Einer der größten Unterschiede zwischen vermögenden Menschen und nichtvermögenden Menschen ist der, dass vermögende Menschen den Unterschied zwischen einem Vermögenswert und einer Verbindlichkeit kennen und dementsprechend ihr Geld anlegen.

In seinem Buch "Rich Dad Poor Dad" beschreibt Robert Kiyosaki den Unterschied zwischen einem Vermögenswert und einer Verbindlichkeit als die einzige Regel, die man beim Vermögensaufbau befolgen muss. Ist die Differenzierung so schwer, dass so wenig Menschen vermögend sind? Und was genau ist der Unterschied zwischen einem Vermögenswert und einer Verbindlichkeit? Der Frage gehe ich in diesem Artikel auf den Grund.

 

Vermögenswerte sorgen dafür, dass dein Vermögen wächst, Verbindlichkeiten sorgen dafür, dass dein Vermögen sinkt.

 

Schauen wir uns dafür zunächst an, was Vermögenswerte genau sind. Vermögenswerte sind Gegenstände, Sachwerte oder Ansprüche, die dir Geld zufließen lassen, also einen Cashflow generieren. Darunter fallen beispielsweise Aktien, die durch Dividenden Cash an ihre Eigentümer fließen lassen oder vermietete Immobilien, die durch die monatlichen Mieteinnahmen einen Cashflow generieren. Gleiches gilt für P2P-Kredite, bei denen die erhaltenen Zinsen einen Mehrwert gegenüber der Investition liefern. Früher, als man für sein Geld auf dem Sparbuch noch Zinsen erhielt, war auch ein Sparbuch ein Vermögenswert. Seitdem der Zins jedoch bei 0% liegt wird das Vermögen durch eine Anlage auf dem Sparbuch nicht mehr gemehrt. Es dient höchstens als Geldaufbewahrung, wobei ein Tagesgeldkonto dabei die bessere alternative wäre.

Wir merken uns also: Vermögenswerte mehren dein Vermögendurch Geldzuflüsse.

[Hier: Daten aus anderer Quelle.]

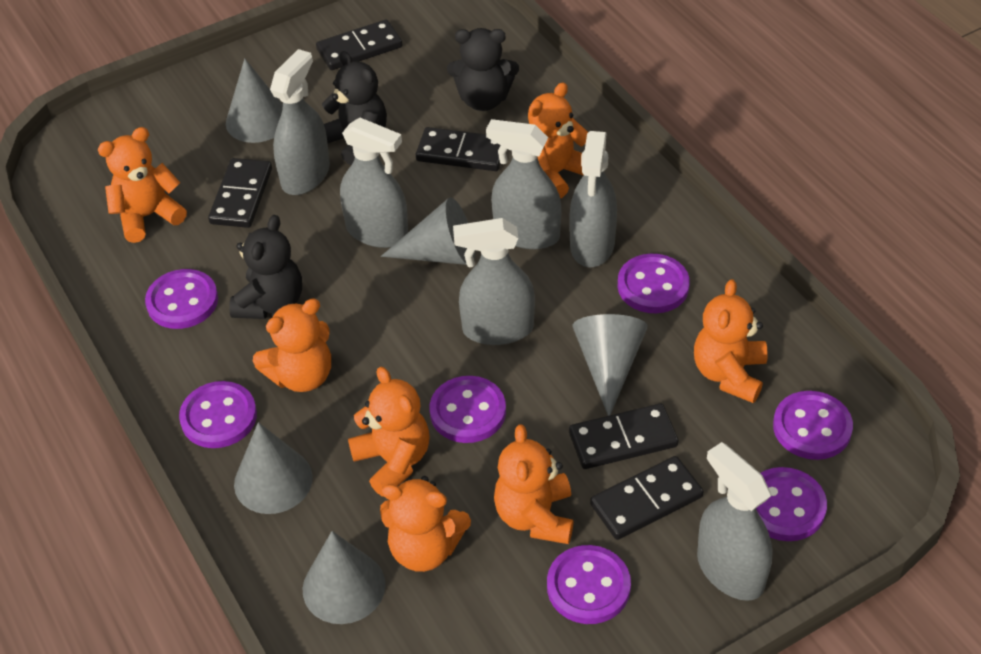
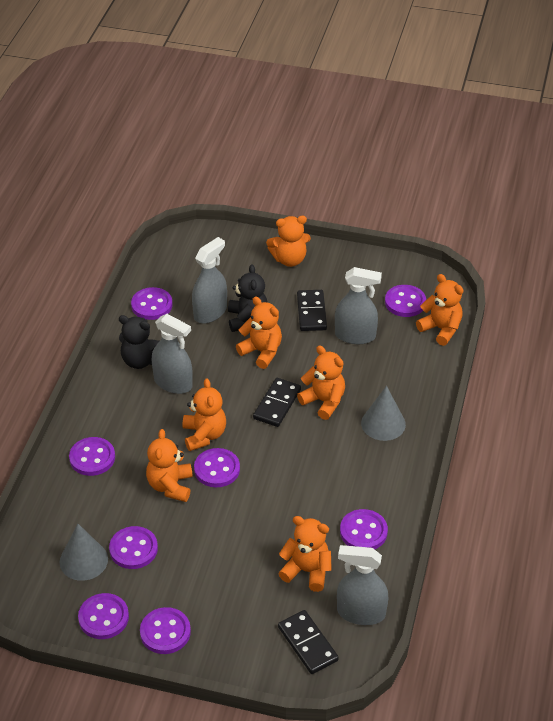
black domino: [208,158,272,228] [316,19,402,70] [416,127,501,171] [569,403,679,469] [590,456,704,540] = 5 -> [253,378,301,427] [278,610,339,674] [297,290,327,331] = 3
black teddy bear: [229,215,302,319] [322,51,387,165] [447,28,519,111] = 3 -> [119,315,160,369] [228,264,268,332] = 2
grey cone: [226,58,283,143] [234,422,313,514] [303,531,386,624] [381,197,475,265] [573,314,648,416] = 5 -> [60,524,108,581] [361,386,406,441] = 2
grey spray bottle: [270,49,330,195] [340,117,408,248] [453,218,535,345] [486,119,562,249] [569,131,617,267] [697,442,773,601] = 6 -> [152,314,193,394] [192,237,227,324] [335,267,382,344] [337,545,388,625] = 4
purple button: [145,269,218,329] [179,381,257,448] [430,376,506,443] [547,545,631,624] [617,254,690,313] [756,467,827,541] [773,391,853,460] = 7 -> [69,437,115,476] [78,593,129,639] [109,526,158,569] [131,287,173,320] [140,607,191,654] [194,448,240,487] [340,509,388,549] [385,285,426,317] = 8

Demgegenüber stehen Verbindlichkeiten. Verbindlichkeiten sind all die Dinge, die mehr Geld kosten, als sie einbringen. Sie senken das eigene Vermögen. Darunter fallen beispielsweise alle Konsumgüter, aber auch das eigene Auto oder eine selbstgenutzte Immobilie.

All diese Dinge kosten Geld, ohne mehr als ihren Kaufpreis einzubringen. In der Regel sinkt bereits mit dem Kauf einer Verbindlichkeit der Wert der Sache.

Das Paradebeispiel ist der Kauf eines Neuwagens. Viele Menschen kaufen sich einen Neuwagen und denken, dass sie dadurch ihr Vermögen gemehrt haben. Das Gegenteil ist der Fall. Bereits mit der Anmeldung des Fahrzeugs beim Straßenverkehrsamt sinkt der Wert eines Neuwagens um bis zu 30%. Zu diesem Zeitpunkt hat man das Fahrzeug noch nicht einen Kilometer gefahren.

 

Fazit:

Natürlich gebe auch ich Geld für Verbindlichkeiten aus. Ich habe ein eigenes Auto und gebe Geld für Urlaube oder Konsumgüter aus. Es geht auch nicht darum, kein Geld für Verbindlichkeiten auszugeben. Vielmehr geht es darum, den Unterschied zwischen einem Vermögenswert und einer Verbindlichkeit zu kennen, um bewusst in Vermögenswerte zu investieren. Es ist einer der größten Fehler, sein Geld für Verbindlichkeiten auszugeben, in der Vorstellung es handele sich um einen Vermögenswert.